Most “what to wear running” advice is a giant table you have to memorize. You don’t need the table. You need one rule and a way to adjust it.

The rule: dress for about 15 to 20°F warmer than it actually is. You produce a lot of heat once you start moving, so the temperature that matters isn’t the one on the thermometer, it’s the one your body feels a mile in. If you walk out the door and feel comfortable, you’re overdressed. You want to feel a little cool for the first five minutes. By the time you’ve warmed up, that “little cool” becomes just right.

That single adjustment is why cool weather feels so good to run in. The fastest marathon times in the world are set in air temperatures around 40 to 50°F [1] — conditions most people would put a jacket on for. Your running body wants it colder than your standing body does.

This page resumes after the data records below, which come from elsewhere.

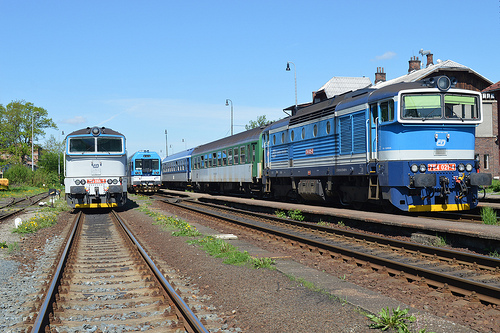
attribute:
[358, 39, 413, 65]
clouds — are white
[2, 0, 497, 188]
sky — is blue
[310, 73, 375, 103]
roof — white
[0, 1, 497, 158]
sky — blue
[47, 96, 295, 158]
clouds — white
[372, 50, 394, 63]
clouds — white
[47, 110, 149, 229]
train — is grey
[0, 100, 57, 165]
tree — in distance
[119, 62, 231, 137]
clouds — white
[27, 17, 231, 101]
sky — blue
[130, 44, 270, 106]
sky — blue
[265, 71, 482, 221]
train engine — white, blue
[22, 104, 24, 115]
leaves — are green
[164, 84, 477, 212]
train — is blue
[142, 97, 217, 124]
cloud — is white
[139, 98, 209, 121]
cloud — is white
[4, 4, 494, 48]
sky — is blue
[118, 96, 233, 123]
cloud — white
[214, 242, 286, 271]
grass — patch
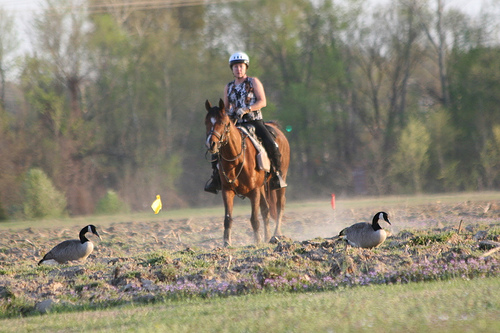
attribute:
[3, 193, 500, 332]
field — brown, green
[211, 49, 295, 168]
woman — white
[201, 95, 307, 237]
horse — brown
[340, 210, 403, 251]
bird — grey, black, white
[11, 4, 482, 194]
trees — green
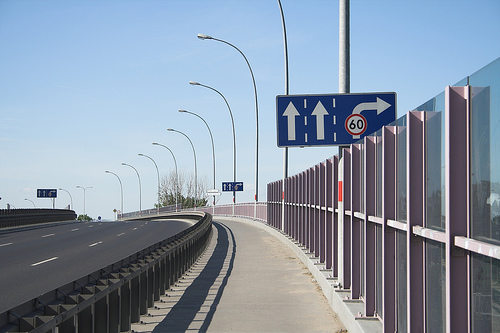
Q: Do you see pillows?
A: No, there are no pillows.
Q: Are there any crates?
A: No, there are no crates.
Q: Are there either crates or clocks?
A: No, there are no crates or clocks.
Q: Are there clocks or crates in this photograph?
A: No, there are no crates or clocks.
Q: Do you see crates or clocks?
A: No, there are no crates or clocks.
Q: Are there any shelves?
A: No, there are no shelves.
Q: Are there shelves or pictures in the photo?
A: No, there are no shelves or pictures.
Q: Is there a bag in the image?
A: No, there are no bags.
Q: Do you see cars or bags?
A: No, there are no bags or cars.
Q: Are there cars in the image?
A: No, there are no cars.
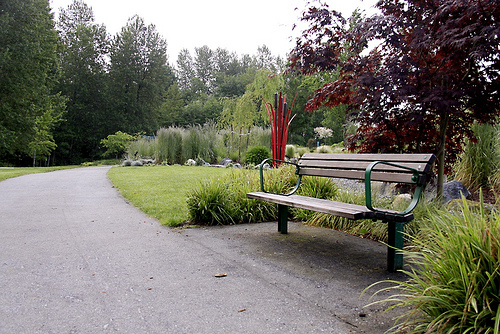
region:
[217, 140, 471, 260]
brown bench on sidewalk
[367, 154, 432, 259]
green armrest on bench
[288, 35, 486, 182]
red buds on tree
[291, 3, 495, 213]
red tree behind bench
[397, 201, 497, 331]
green and grassy bush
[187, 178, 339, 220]
thick grass next to bench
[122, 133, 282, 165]
tall grasses in distance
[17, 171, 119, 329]
sidewalk is light grey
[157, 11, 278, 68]
grey and cloudy sky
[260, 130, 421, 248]
bench is light brown and wooden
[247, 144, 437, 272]
wooden bench on side of path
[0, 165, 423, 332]
concrete path going through park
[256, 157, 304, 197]
green armrest on bench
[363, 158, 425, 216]
green armrest on bench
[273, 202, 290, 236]
green leg of bench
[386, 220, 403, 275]
green leg of bench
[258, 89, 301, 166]
red structure beyond bench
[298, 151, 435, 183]
wooden back of bench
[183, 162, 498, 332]
tall spiky green grass around bench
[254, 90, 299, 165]
red spiked object in grass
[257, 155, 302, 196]
green armrest of bench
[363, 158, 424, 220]
green armrest of bench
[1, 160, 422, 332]
concrete path near bench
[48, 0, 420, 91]
clear white sky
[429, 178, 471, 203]
large dark rock behind bench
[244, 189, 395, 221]
wooden seat of bench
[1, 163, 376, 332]
a paved walkway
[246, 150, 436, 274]
metal and wood parkbench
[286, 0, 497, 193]
medium sized maple tree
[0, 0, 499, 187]
row of green trees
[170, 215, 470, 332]
a concrete foundation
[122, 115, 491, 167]
a variety of plants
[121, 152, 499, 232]
row of decorative stones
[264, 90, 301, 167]
some type of red stalks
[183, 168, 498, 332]
a bunch of shrubbery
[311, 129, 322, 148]
person standing in the distance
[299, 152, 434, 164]
brown wooden slat on bench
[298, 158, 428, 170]
brown wooden slat on bench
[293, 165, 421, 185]
brown wooden slat on bench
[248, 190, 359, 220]
brown wooden slat on bench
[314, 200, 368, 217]
brown wooden slat on bench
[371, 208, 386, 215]
brown wooden slat on bench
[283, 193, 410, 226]
brown wooden slat on bench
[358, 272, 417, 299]
green leaf on bush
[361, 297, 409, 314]
green leaf on bush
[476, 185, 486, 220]
green leaf on bush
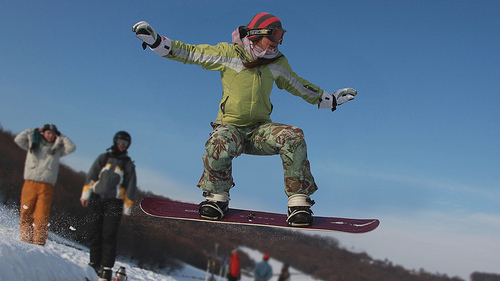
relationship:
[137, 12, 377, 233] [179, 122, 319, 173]
person with knees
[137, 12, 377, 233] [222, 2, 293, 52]
person with a helmet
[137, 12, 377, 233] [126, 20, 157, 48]
person with glove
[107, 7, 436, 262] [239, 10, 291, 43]
person with a helmet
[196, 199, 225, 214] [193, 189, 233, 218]
bindings are on snowboarding boots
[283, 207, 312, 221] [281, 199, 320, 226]
bindings are on snowboarding boots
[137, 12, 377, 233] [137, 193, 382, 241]
person jumping on snowboard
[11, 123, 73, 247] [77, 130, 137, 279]
person standing next to person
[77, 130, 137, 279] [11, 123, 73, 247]
person standing next to person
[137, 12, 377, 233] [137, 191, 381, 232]
person standing on board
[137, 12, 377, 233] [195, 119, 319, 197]
person wearing pants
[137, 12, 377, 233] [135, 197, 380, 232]
person on board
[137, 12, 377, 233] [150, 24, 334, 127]
person wearing jacket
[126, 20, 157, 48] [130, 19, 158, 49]
glove covering hand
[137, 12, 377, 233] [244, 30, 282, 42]
person wearing goggles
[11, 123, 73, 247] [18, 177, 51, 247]
person wearing pants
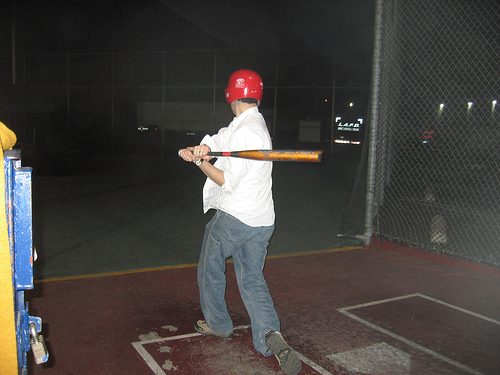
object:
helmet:
[225, 68, 264, 108]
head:
[225, 66, 264, 112]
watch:
[191, 155, 203, 169]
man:
[179, 68, 307, 374]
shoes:
[192, 319, 236, 339]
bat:
[185, 142, 327, 164]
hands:
[185, 144, 213, 160]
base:
[324, 340, 413, 374]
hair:
[235, 95, 260, 106]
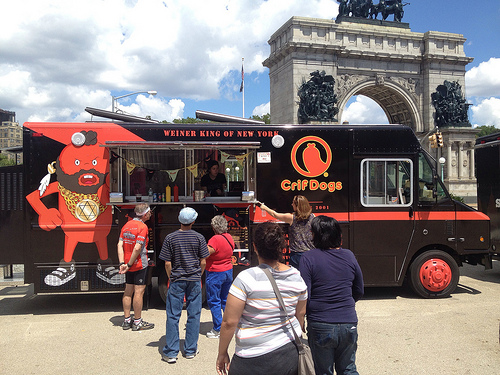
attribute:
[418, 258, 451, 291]
rim — Red 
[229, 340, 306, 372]
gray pants — Gray 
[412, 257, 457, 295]
hub caps — painted , red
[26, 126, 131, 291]
caricature — Mr. T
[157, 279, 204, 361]
blue jeans — Blue 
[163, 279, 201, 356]
jeans — blue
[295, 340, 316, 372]
handbag — gray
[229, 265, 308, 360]
shirt — striped, gray, white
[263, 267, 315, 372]
bag — Gray 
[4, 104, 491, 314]
food truck — parked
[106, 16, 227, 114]
clouds — white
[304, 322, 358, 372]
jeans — Dark 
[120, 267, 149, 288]
shorts — Black 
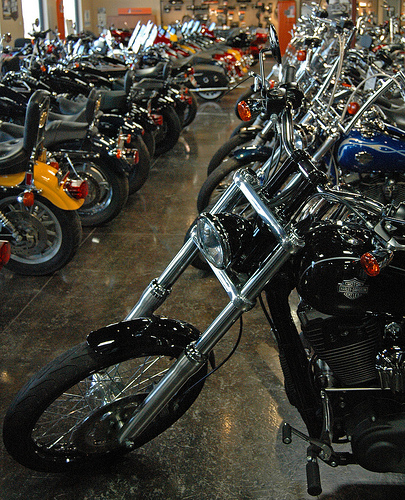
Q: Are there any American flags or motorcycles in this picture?
A: Yes, there is a motorcycle.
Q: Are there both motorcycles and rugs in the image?
A: No, there is a motorcycle but no rugs.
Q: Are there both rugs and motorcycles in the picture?
A: No, there is a motorcycle but no rugs.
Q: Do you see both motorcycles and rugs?
A: No, there is a motorcycle but no rugs.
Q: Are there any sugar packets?
A: No, there are no sugar packets.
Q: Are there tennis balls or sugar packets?
A: No, there are no sugar packets or tennis balls.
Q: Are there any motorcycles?
A: Yes, there are motorcycles.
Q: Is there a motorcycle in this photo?
A: Yes, there are motorcycles.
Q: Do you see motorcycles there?
A: Yes, there are motorcycles.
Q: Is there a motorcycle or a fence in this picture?
A: Yes, there are motorcycles.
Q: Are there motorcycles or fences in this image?
A: Yes, there are motorcycles.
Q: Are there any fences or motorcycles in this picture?
A: Yes, there are motorcycles.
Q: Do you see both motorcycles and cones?
A: No, there are motorcycles but no cones.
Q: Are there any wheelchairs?
A: No, there are no wheelchairs.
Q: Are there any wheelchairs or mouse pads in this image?
A: No, there are no wheelchairs or mouse pads.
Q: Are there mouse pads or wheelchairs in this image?
A: No, there are no wheelchairs or mouse pads.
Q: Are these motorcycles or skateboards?
A: These are motorcycles.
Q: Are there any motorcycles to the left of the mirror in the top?
A: Yes, there are motorcycles to the left of the mirror.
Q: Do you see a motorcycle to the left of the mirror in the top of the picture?
A: Yes, there are motorcycles to the left of the mirror.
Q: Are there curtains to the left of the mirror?
A: No, there are motorcycles to the left of the mirror.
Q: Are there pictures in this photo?
A: No, there are no pictures.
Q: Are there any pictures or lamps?
A: No, there are no pictures or lamps.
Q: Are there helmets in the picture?
A: No, there are no helmets.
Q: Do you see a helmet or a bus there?
A: No, there are no helmets or buses.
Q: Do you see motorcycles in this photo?
A: Yes, there is a motorcycle.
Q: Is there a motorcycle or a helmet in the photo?
A: Yes, there is a motorcycle.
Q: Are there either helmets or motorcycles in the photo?
A: Yes, there is a motorcycle.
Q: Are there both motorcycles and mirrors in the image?
A: Yes, there are both a motorcycle and a mirror.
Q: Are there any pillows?
A: No, there are no pillows.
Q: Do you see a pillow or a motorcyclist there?
A: No, there are no pillows or bikers.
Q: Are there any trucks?
A: No, there are no trucks.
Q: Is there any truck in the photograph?
A: No, there are no trucks.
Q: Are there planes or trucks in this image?
A: No, there are no trucks or planes.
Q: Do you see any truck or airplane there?
A: No, there are no trucks or airplanes.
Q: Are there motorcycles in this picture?
A: Yes, there is a motorcycle.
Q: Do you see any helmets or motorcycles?
A: Yes, there is a motorcycle.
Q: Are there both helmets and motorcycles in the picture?
A: No, there is a motorcycle but no helmets.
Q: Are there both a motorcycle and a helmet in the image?
A: No, there is a motorcycle but no helmets.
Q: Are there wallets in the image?
A: No, there are no wallets.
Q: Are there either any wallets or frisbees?
A: No, there are no wallets or frisbees.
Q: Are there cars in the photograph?
A: No, there are no cars.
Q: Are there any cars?
A: No, there are no cars.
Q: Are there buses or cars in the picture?
A: No, there are no cars or buses.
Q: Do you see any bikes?
A: Yes, there are bikes.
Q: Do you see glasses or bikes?
A: Yes, there are bikes.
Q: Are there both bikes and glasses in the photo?
A: No, there are bikes but no glasses.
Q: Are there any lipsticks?
A: No, there are no lipsticks.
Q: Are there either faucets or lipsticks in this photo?
A: No, there are no lipsticks or faucets.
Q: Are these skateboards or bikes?
A: These are bikes.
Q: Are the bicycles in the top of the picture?
A: Yes, the bicycles are in the top of the image.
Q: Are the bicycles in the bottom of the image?
A: No, the bicycles are in the top of the image.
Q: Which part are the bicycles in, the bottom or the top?
A: The bicycles are in the top of the image.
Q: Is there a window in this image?
A: Yes, there is a window.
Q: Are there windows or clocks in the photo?
A: Yes, there is a window.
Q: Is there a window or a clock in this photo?
A: Yes, there is a window.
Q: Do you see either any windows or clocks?
A: Yes, there is a window.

Four things change the rule

The 15-20°F shift is the starting point. Four factors move it:

  • Wind. Wind pulls heat off exposed skin far faster than still air, and as a runner you make your own wind on top of whatever is blowing [3]. It mostly hits your hands, ears, and face, not your core. Dress those extremities for colder than the still-air number, and start your run into the wind so you finish with it at your back.
  • Rain. Wet clothing stops insulating and starts chafing. In light rain, a brimmed cap and a water-resistant shell are usually enough. In heavy rain you want a jacket that vents so you don’t cook inside it.
  • Effort. A hard interval session generates much more heat than an easy jog at the same temperature, so dress lighter on the hard day. An easy recovery run in the cold needs a touch more.
  • You. Some people run warm, some run cold, and everyone acclimatizes over about 10 to 14 days in a new climate [2]. Treat any recommendation as a first guess, then adjust from what you actually felt last time.

Use the calculator

Rather than run that math in your head, put the numbers in. Our free Running Dress Calculator takes temperature, wind, precipitation, and your run intensity and gives you a specific layering plan for every body zone — head, torso, legs, hands, and feet. It uses the same wind-chill and effective-temperature model described here.

Going deeper

  • Cold days have their own failure modes: frostbite on exposed skin, sweat-soaked layers, and cold-air breathing. See Running in the Cold.
  • Hot days are the opposite problem, and they cost you more than cold ones do. See Running in the Heat.
  • If you use Pacewright, the app already knows the weather at your location and adjusts your target pace for it. See How Weather Affects Your Pace.

The goal was never to be perfectly dressed. It’s to be close enough that the weather is the last thing you think about once you’re out the door.